Dalam amar tuntutannya, Jaksa Roy Riady meminta majelis hakim menjatuhkan vonis berat lantaran perbuatan terdakwa dianggap mencederai sektor strategis pembangunan bangsa.
"Menjatuhkan pidana terhadap Terdakwa Nadiem Anwar Makarim dengan pidana penjara selama 18 tahun dikurangi masa tahanan sementara, dengan perintah Terdakwa segera ditahan di Rumah Tahanan Negara," kata Jaksa Roy Riady di Pengadilan Tipikor PN Jakarta Pusat, Rabu (13/5).
Selain pidana penjara, Nadiem juga dituntut membayar denda sebesar Rp1 miliar subsider 190 hari kurungan.
“Apabila denda tidak dibayar dalam jangka waktu 1 bulan setelah putusan berkekuatan hukum tetap, maka kekayaan atau pendapatan Terdakwa dapat disita dan dilelang oleh Jaksa untuk melunasi pidana denda tersebut. Apabila penyitaan dan pelelangan tidak mencukupi atau tidak dimungkinkan, maka diganti dengan pidana penjara selama 190 hari,” jelas jaksa.
Tak hanya hukuman penjara, jaksa juga menuntut pidana tambahan berupa uang pengganti dengan nilai fantastis mencapai Rp5,6 triliun. Nadiem diwajibkan membayar uang pengganti atas kerugian negara dan harta kekayaan yang dianggap tidak sah.

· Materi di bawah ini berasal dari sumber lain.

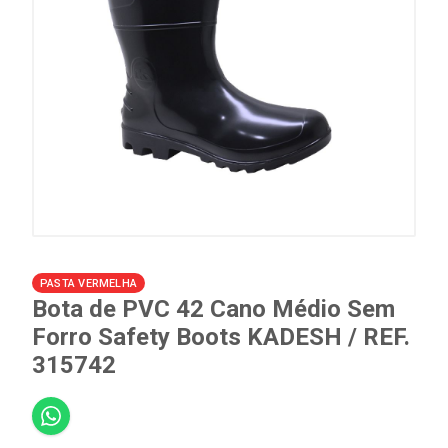
PASTA VERMELHA
Bota de PVC 42 Cano Médio Sem
Forro Safety Boots KADESH / REF.
315742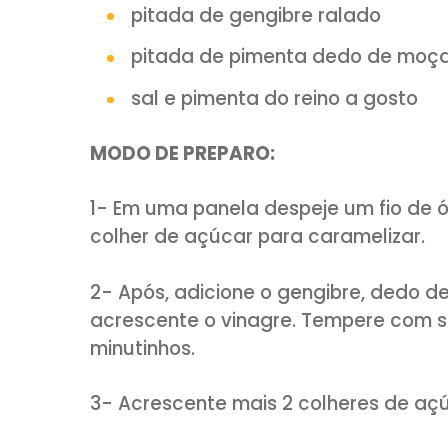
1 colher (sopa) de açúcar
1/2 cebola pequena bem p
1 fio de óleo de canola
2 colheres (sopa) de açú
1 colher (sopa) de vinagre
pitada de gengibre ralado
pitada de pimenta dedo 
sal e pimenta do reino a g
MODO DE PREPARO: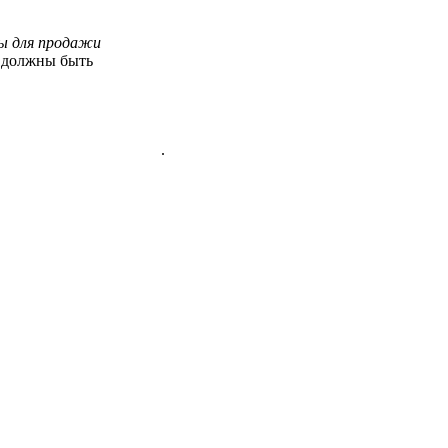
ы для продажи
а должны быть
.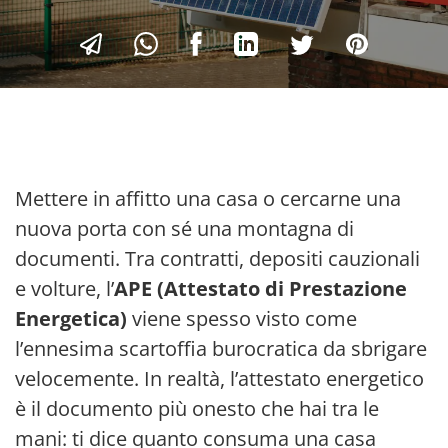
Mettere in affitto una casa o cercarne una
nuova porta con sé una montagna di
documenti. Tra contratti, depositi cauzionali
e volture, l’
APE (Attestato di Prestazione
Energetica)
viene spesso visto come
l’ennesima scartoffia burocratica da sbrigare
velocemente. In realtà, l’attestato energetico
è il documento più onesto che hai tra le
mani: ti dice quanto consuma una casa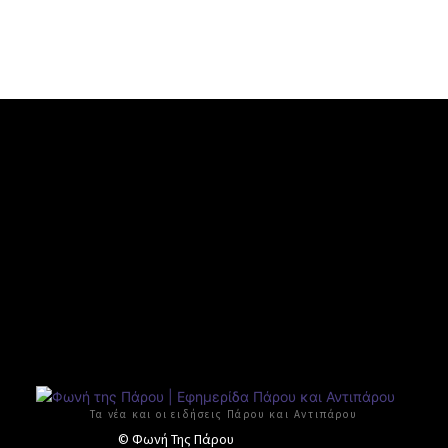
Τα νέα και οι ειδήσεις Πάρου και Αντιπάρου
© Φωνή Της Πάρου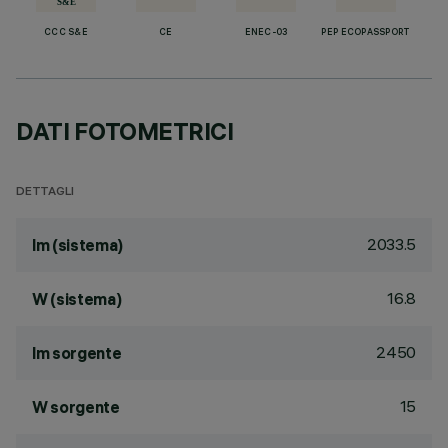
CCC S&E
CE
ENEC-03
PEP ECOPASSPORT
DATI FOTOMETRICI
DETTAGLI
2033.5
lm (sistema)
16.8
W (sistema)
2450
lm sorgente
15
W sorgente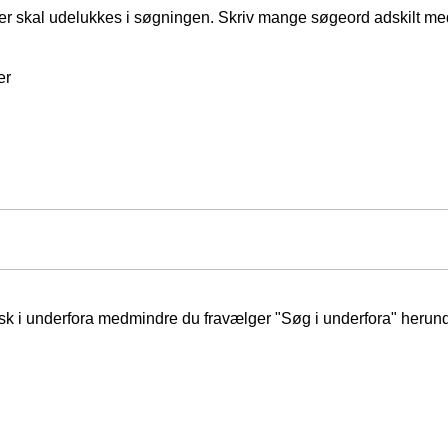
er skal udelukkes i søgningen. Skriv mange søgeord adskilt m
er
isk i underfora medmindre du fravælger "Søg i underfora" herund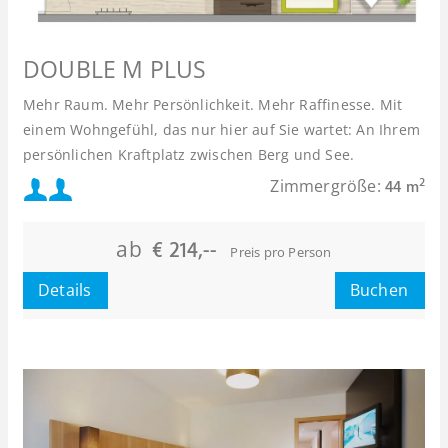
DOUBLE M PLUS
Mehr Raum. Mehr Persönlichkeit. Mehr Raffinesse. Mit
einem Wohngefühl, das nur hier auf Sie wartet: An Ihrem
persönlichen Kraftplatz zwischen Berg und See.
Mindestbelegung:
Zimmergröße:
2
44 m
Maximalbelegung:
ab
€ 214,--
Preis pro Person
Details
Buchen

"Menjatuhkan pidana tambahan kepada Terdakwa Nadiem Anwar Makarim untuk membayar uang pengganti sebesar Rp809.596.125.000 dan Rp4.871.469.603.758 yang merupakan harta kekayaan Terdakwa yang tidak seimbang dengan penghasilan sah atau diduga berasal dari tindak pidana korupsi," tegas jaksa.
Jika uang pengganti tersebut tidak dibayar dalam waktu satu bulan setelah putusan inkrah, maka harta bendanya akan disita. Apabila harta benda tidak mencukupi, Nadiem terancam tambahan pidana penjara selama 9 tahun.